Reading passage:
With puck drop for the championship game closing in on 12 hours out, Thingvold was restless. Two years earlier he had helped lead Red River High School in Grand Forks, N.D., to a state championship. He remembered how he and his teammates felt after winning in the state semifinals that year. He felt the same certainty in his Grizzlies teammates.

"We had the mindset that there was no way we were going to lose the next day," said Thingvold, who was key contributor on the Grizzlies team that lost in the national championship game a year earlier.

Thingvold paced through the connecting rooms before returning to his and pulling back the blankets on his bed. Most of his teammates were awake, too, but nothing was said.

No words were needed.

One player who slept well was goaltender Zach Wiese.

Wiese — the NA3HL Goaltender of the Year — struggled to rest after stopping 26 shots in Rochester's 4-2 win against Gillette (Wyo.) on Friday, March 25, in the final game of pool play. He was still a bit frustrated with his — and the Grizzlies' — performance in their tournament opener, when the Northeast Generals scored three first-period goals en route to a 5-2 win.

Data section:

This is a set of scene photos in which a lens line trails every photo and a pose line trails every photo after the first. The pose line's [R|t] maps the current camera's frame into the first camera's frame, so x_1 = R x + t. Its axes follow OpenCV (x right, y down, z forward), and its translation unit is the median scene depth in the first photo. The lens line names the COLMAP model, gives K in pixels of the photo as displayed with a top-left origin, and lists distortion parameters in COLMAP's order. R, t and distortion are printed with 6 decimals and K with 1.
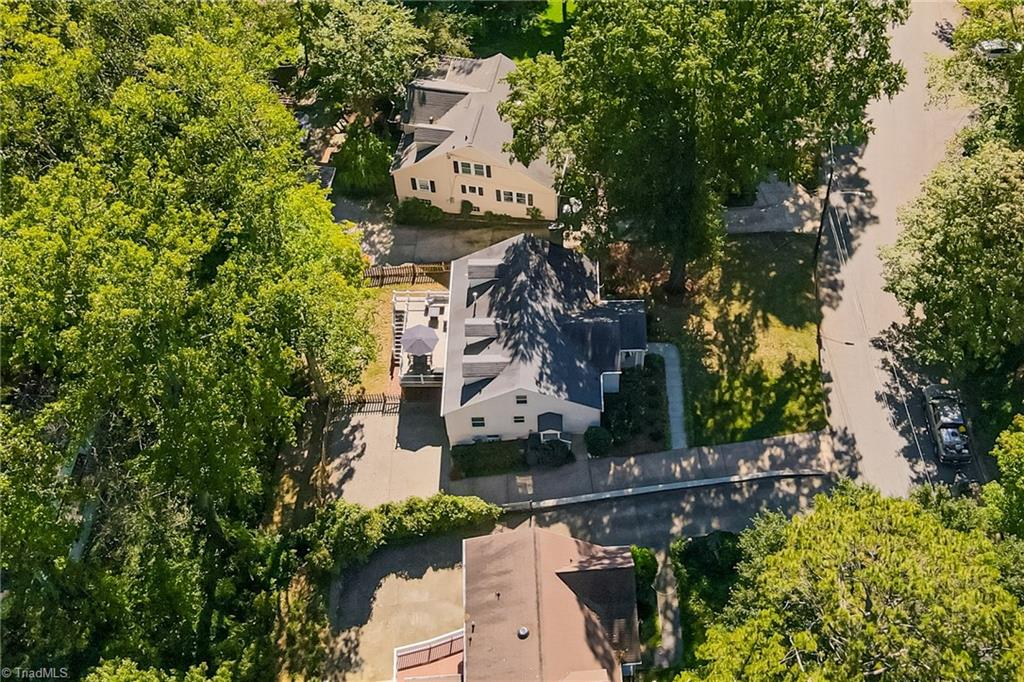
lens RADIAL K [[1106.1, 0, 518.1], [0, 1106.1, 337.2], [0, 0, 1]] dist [-0.014943, 0.000000]
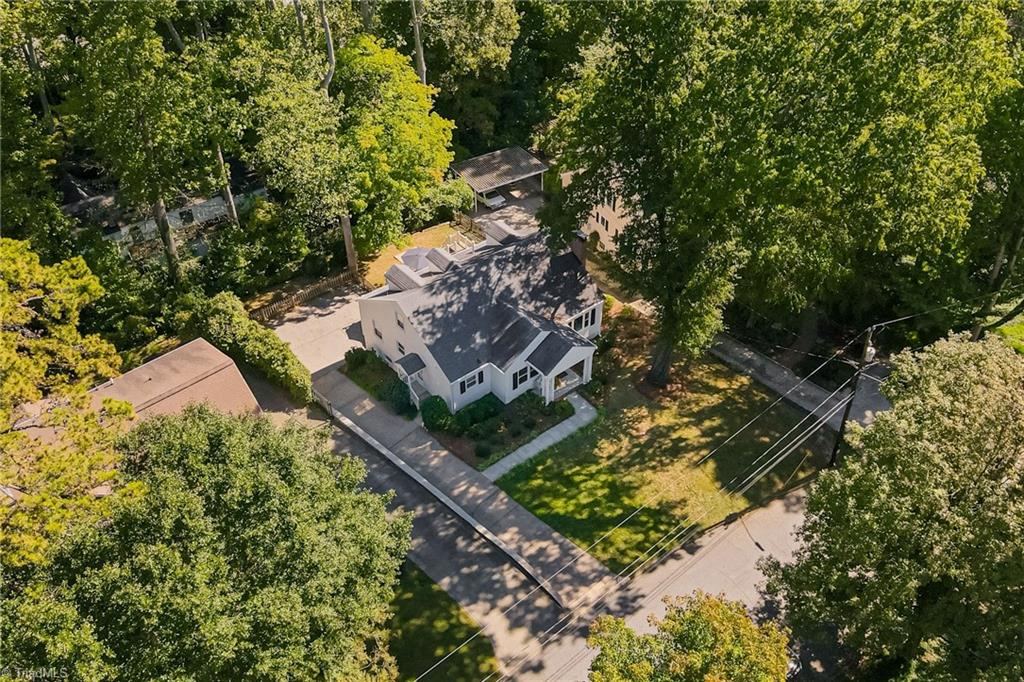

Required actions:
(a) In the hockey passage, which team scored three first-period goals against the Grizzlies in their tournament opener?
(b) Reproduce the hockey passage word for word, from "With puck drop" up to and including "his Grizzlies teammates.".
The material has no connection to the text.

Outputs in order:
(a) The Northeast Generals.

(b)
With puck drop for the championship game closing in on 12 hours out, Thingvold was restless. Two years earlier he had helped lead Red River High School in Grand Forks, N.D., to a state championship. He remembered how he and his teammates felt after winning in the state semifinals that year. He felt the same certainty in his Grizzlies teammates.